* _Material for this task_:

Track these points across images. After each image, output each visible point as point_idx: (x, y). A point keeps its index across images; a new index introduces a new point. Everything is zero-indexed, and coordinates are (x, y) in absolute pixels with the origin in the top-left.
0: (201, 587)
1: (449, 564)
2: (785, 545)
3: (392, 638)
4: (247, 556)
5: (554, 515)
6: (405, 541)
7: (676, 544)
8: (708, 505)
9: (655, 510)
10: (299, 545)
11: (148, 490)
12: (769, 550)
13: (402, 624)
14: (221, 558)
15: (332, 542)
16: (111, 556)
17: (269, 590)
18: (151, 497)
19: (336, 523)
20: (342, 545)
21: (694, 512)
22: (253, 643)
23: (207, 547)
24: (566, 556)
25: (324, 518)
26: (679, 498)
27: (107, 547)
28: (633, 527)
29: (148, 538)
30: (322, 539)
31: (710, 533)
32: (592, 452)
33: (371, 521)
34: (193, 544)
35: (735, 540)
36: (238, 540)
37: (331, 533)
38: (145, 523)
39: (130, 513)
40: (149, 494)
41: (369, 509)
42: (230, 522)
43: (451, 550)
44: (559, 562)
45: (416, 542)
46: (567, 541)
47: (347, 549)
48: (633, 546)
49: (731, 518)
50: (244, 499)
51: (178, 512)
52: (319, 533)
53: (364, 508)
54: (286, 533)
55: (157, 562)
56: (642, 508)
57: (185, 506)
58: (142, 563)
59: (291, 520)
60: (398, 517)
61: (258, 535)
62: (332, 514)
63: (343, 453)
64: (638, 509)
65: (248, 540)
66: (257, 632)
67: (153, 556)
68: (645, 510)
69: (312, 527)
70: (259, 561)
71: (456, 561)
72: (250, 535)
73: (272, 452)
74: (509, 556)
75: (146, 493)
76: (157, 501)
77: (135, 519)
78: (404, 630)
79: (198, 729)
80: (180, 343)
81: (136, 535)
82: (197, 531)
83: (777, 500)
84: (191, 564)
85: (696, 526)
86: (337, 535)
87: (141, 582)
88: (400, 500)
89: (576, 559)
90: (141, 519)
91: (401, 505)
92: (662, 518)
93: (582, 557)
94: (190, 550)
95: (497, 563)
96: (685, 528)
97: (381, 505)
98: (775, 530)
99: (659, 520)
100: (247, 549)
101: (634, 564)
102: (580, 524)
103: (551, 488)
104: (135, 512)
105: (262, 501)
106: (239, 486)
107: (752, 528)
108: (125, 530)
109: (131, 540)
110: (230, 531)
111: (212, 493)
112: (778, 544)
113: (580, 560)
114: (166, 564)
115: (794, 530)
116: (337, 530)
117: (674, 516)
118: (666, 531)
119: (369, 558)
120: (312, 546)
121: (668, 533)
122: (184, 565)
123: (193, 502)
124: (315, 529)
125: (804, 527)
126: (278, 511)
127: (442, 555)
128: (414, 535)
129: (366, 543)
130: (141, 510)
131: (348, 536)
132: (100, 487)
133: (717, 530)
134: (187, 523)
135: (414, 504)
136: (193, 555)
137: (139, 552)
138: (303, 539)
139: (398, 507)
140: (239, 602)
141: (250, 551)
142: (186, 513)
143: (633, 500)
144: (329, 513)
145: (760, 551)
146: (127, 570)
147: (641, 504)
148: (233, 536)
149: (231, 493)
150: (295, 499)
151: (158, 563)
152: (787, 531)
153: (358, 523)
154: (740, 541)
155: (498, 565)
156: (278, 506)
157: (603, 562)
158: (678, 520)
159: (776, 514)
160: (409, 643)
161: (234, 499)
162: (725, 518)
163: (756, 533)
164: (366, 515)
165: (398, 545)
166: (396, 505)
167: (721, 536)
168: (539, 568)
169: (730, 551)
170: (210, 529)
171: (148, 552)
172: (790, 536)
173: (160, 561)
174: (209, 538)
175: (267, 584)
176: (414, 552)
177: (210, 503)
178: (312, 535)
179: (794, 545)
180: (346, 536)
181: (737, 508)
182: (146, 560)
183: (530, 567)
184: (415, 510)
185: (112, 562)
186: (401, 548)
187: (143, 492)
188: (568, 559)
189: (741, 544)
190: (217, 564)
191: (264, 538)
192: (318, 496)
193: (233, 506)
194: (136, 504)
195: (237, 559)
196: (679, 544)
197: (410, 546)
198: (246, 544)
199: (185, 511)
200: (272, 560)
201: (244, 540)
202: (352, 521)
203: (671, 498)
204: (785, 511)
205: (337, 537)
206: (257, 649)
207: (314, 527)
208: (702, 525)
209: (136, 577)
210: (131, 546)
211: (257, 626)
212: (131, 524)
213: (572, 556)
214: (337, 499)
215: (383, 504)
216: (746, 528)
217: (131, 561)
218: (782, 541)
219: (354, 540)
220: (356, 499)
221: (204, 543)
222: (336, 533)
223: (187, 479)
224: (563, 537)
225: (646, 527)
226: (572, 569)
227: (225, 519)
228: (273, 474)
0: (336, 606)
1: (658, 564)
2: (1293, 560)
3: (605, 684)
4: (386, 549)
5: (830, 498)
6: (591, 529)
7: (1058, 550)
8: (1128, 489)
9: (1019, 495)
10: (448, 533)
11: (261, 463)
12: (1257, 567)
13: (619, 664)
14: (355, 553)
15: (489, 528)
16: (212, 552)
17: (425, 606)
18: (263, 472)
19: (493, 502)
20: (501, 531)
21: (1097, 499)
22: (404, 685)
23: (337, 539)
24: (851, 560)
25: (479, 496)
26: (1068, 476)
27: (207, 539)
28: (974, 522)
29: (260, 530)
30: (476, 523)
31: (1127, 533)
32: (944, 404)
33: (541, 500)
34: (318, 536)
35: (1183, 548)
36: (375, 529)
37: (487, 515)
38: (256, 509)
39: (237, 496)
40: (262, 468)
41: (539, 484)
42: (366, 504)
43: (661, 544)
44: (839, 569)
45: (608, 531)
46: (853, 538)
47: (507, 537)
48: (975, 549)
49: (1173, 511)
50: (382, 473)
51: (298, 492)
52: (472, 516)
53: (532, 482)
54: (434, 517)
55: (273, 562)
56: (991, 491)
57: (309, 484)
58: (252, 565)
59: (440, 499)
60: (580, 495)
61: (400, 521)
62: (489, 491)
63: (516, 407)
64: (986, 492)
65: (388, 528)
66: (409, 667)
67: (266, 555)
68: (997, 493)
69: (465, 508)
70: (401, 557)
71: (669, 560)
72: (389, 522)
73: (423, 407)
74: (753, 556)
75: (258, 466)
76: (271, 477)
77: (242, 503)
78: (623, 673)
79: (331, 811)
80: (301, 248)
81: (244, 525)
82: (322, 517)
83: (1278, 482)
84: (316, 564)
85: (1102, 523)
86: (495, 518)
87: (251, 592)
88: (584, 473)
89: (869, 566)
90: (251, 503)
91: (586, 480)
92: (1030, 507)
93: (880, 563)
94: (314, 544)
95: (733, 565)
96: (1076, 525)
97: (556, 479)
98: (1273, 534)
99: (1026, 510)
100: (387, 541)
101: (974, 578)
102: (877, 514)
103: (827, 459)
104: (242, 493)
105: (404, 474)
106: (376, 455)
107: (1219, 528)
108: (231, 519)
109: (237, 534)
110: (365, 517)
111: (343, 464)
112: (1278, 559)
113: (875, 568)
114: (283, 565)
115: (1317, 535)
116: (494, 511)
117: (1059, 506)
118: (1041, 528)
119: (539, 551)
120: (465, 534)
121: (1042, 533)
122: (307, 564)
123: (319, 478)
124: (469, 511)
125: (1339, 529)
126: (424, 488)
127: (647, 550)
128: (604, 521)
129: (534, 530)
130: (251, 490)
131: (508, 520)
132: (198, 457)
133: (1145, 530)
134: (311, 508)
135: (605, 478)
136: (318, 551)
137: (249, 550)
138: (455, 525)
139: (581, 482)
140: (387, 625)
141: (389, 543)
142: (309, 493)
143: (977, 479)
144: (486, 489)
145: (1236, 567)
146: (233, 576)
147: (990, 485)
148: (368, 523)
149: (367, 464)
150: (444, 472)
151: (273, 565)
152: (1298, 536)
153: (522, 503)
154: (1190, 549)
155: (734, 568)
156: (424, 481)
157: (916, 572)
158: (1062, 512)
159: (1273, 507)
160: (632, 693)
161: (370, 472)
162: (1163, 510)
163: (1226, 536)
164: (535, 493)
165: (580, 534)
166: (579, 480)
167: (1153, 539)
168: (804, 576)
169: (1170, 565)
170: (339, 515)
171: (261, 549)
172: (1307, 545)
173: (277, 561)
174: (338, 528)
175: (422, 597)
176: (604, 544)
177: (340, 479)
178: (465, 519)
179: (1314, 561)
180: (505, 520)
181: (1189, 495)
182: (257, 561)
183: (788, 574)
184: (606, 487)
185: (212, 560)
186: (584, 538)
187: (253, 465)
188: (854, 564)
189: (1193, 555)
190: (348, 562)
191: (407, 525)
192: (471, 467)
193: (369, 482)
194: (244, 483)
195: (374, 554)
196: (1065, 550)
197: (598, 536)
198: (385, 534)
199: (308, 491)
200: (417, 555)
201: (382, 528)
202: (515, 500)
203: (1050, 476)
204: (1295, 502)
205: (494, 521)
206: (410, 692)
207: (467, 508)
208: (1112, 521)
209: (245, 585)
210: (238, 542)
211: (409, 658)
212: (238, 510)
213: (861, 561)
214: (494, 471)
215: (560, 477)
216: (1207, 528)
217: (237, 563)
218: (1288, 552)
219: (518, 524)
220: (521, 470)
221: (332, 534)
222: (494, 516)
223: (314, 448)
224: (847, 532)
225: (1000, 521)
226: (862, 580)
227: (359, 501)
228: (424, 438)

* _Exercise_:
For this exercise, please output exactly the lines above starting at the line with "186: (401, 548)" and ending at the line with "201: (244, 540)", ends included.

* _Solution for this problem_:
186: (401, 548)
187: (143, 492)
188: (568, 559)
189: (741, 544)
190: (217, 564)
191: (264, 538)
192: (318, 496)
193: (233, 506)
194: (136, 504)
195: (237, 559)
196: (679, 544)
197: (410, 546)
198: (246, 544)
199: (185, 511)
200: (272, 560)
201: (244, 540)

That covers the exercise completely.